- _Provided passage_:

Petaluma Historic Resource Survey

Petaluma Historic Resource Survey

The Petaluma Historic Resource Survey was the first of three surveys of Sonoma County historic resources conducted under the direction of the firm of Dan Peterson, A.I.A., Architect between 1977 and 1981. This first survey (Sonoma I) took in historically significant buildings and other features within the city limits (with a small number of outlying sites). Later surveys examined the resources of the City of Santa Rosa (Sonoma II), and of Sebastopol and western Sonoma County (Sonoma III). An additional survey took place in Healdsburg in the mid-1980s.

From the introduction:

Petaluma is fortunate to possess a great number of distinctive buildings, many of which survived the devastating 1906 earthquake, unlike those in San Francisco and Santa Rosa. These early structures in combination with later buildings represent the architectural history of the city's cultural and urban development. Much of the community's noteworthy architecture is a result of its close commercial relationship to San Francisco and shows the influence of the Victorian Cast Irons, the works of Architects Ernest Coxhead and Julia Morgan, and the fine work of their own Architect, Brainerd Jones.

The City of Petaluma, through its Historic and Cultural Preservation Committee, authorized this Architectural/Historical Resource Survey. This survey is one of the first comprehensive inventories conducted under the 50-50 matching survey grant program sponsored through the Office of Historic Preservation, State of California, and funded in part under the National Historic Preservation Act of 1966. The underlying intent of this program is to produce an inventory that can be incorporated into the local planning process and preservation program.

- _Extracted records_:
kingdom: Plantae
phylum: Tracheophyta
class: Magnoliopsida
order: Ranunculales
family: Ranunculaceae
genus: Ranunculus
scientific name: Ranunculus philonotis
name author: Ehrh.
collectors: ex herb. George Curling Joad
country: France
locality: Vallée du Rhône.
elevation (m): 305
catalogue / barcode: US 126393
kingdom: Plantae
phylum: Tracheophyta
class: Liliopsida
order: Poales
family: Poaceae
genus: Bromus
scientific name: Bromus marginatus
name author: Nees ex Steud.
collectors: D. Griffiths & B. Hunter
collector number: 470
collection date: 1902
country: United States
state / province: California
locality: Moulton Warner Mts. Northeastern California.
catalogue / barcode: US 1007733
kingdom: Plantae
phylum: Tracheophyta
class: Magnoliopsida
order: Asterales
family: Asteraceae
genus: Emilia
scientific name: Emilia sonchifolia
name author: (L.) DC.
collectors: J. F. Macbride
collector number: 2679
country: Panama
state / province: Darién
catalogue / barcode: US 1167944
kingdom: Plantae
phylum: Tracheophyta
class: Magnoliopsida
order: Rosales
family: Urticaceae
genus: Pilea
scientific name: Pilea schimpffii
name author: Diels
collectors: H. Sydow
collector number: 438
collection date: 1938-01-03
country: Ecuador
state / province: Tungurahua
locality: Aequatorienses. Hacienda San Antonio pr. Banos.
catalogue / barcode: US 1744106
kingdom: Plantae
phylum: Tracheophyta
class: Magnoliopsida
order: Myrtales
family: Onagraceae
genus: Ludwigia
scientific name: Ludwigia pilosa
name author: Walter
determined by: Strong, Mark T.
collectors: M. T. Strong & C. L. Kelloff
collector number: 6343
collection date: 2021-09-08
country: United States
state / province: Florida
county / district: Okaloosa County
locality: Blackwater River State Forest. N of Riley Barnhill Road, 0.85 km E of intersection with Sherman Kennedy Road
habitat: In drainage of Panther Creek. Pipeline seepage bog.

- _Aim of the exercise_: Extend the passage on the Petaluma Historic Resource Survey, starting right after its final sentence. The listing is separate material, unrelated to the passage on the Petaluma Historic Resource Survey.

- _The answer_:
The scope of the survey was to identify the architectural resources that give Petaluma its essential character, taking into account the overall historical development, maintaining a reasoned mix of building periods and types to present a balanced view of the community, and identifying sites and districts which appear to meet the criteria for inclusion on the National Register of Historic Places at a National, State, or local level. Scholarly research was kept to a minimum as this only becomes necessary for National Register nominations and State Landmark applications.

218 Prospect Street

The survey is available in four volumes (see below for detailed contents):

Volume 1. Final report and Inventory of sites and buildings (Areas 1-3)

Volume 2. Inventory of sites and buildings (Areas 4-6)

Volume 3. Inventory of sites and buildings (Areas 7-10)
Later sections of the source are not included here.